→ WORK INSTRUCTION
Exclude images, then output the remaining data verbatim.

→ DATA EXCERPT
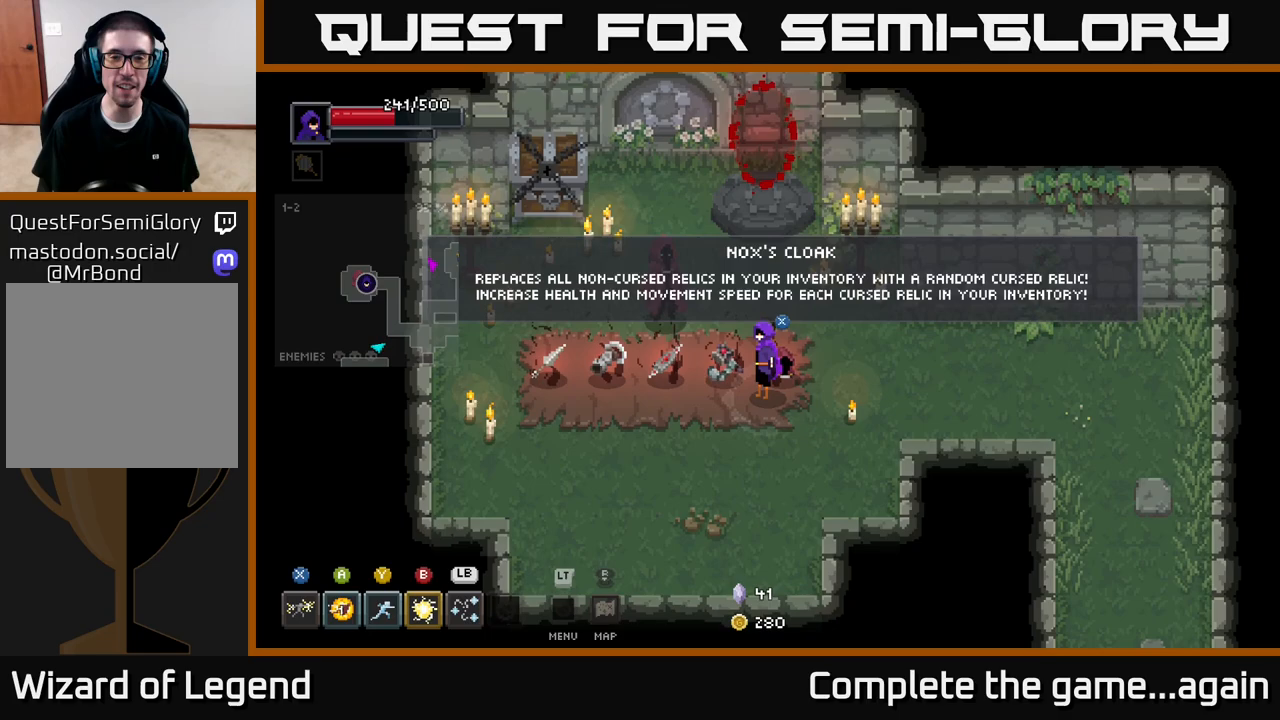
{"buttons": [], "left_stick": "right", "right_stick": "center", "events": [[67, "left_stick", "left"], [167, "left_stick", "center"], [400, "left_stick", "right"]]}
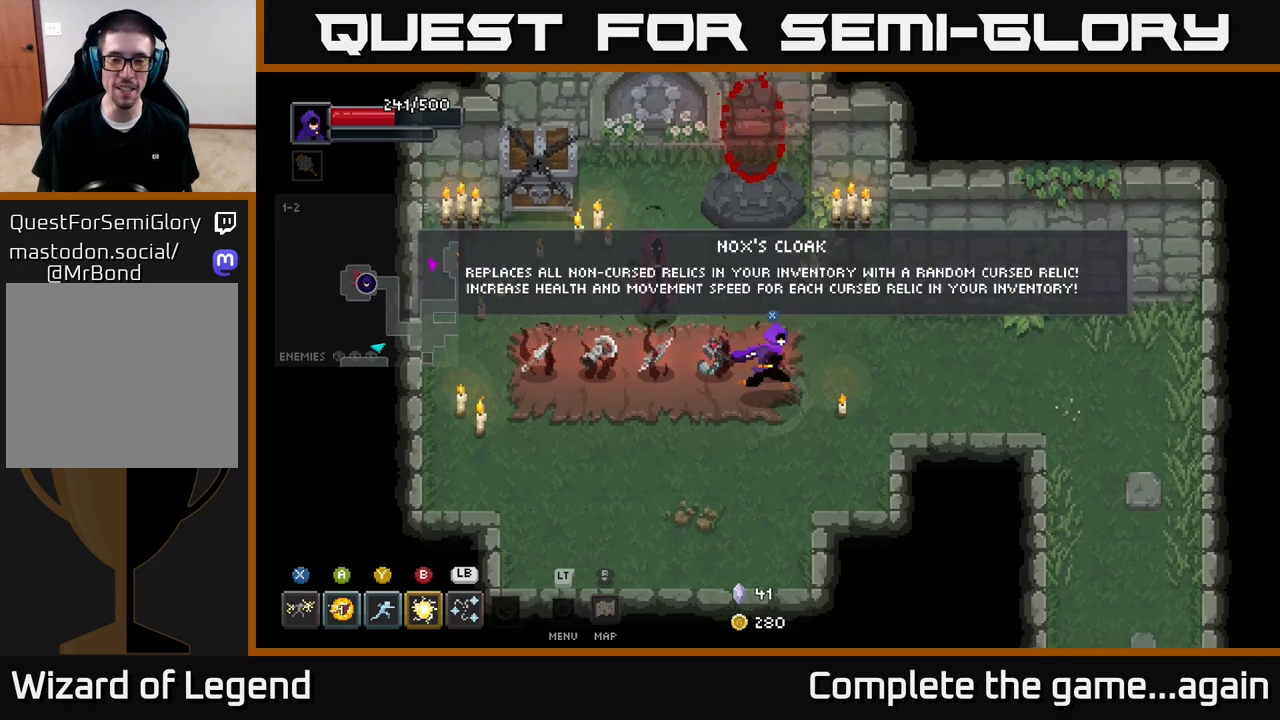
{"buttons": [], "left_stick": "center", "right_stick": "center", "events": [[100, "left_stick", "center"], [183, "left_stick", "left"], [300, "left_stick", "center"]]}
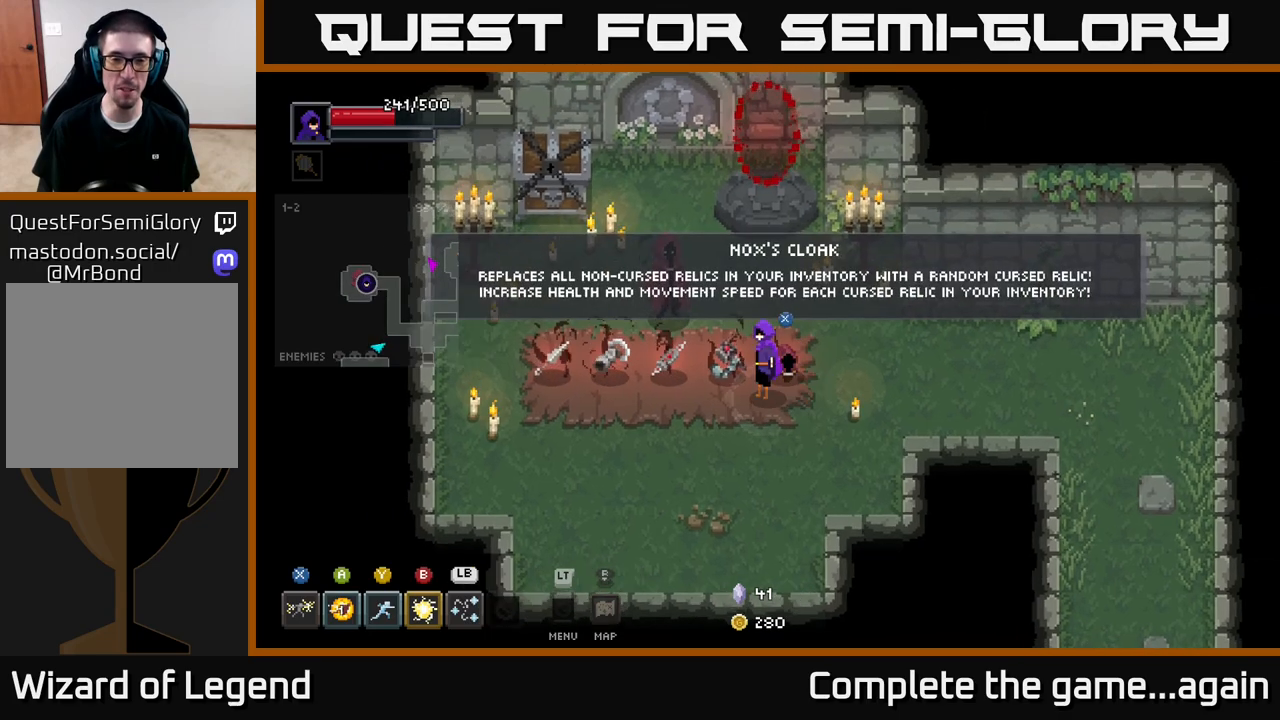
{"buttons": [], "left_stick": "center", "right_stick": "center", "events": []}
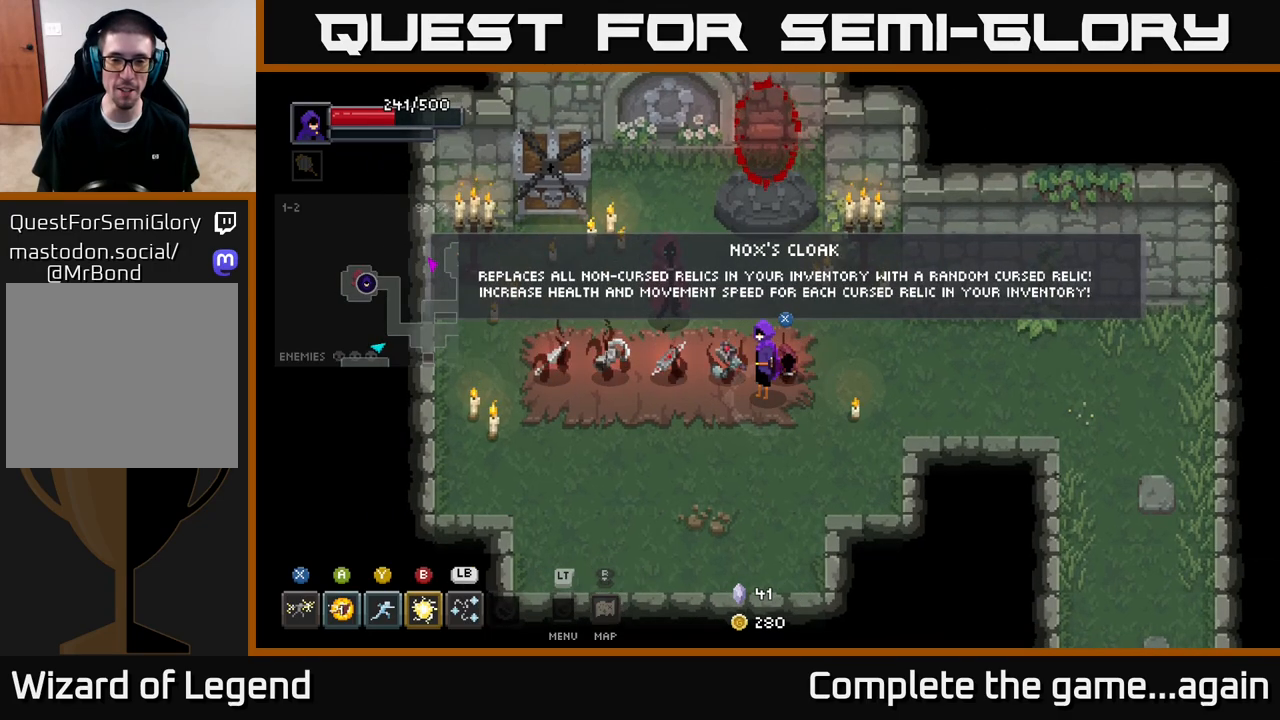
{"buttons": [], "left_stick": "center", "right_stick": "center", "events": []}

→ REPLY TO THE TASK
{"buttons": [], "left_stick": "right", "right_stick": "center", "events": [[67, "left_stick", "left"], [167, "left_stick", "center"], [400, "left_stick", "right"]]}
{"buttons": [], "left_stick": "center", "right_stick": "center", "events": [[100, "left_stick", "center"], [183, "left_stick", "left"], [300, "left_stick", "center"]]}
{"buttons": [], "left_stick": "center", "right_stick": "center", "events": []}
{"buttons": [], "left_stick": "center", "right_stick": "center", "events": []}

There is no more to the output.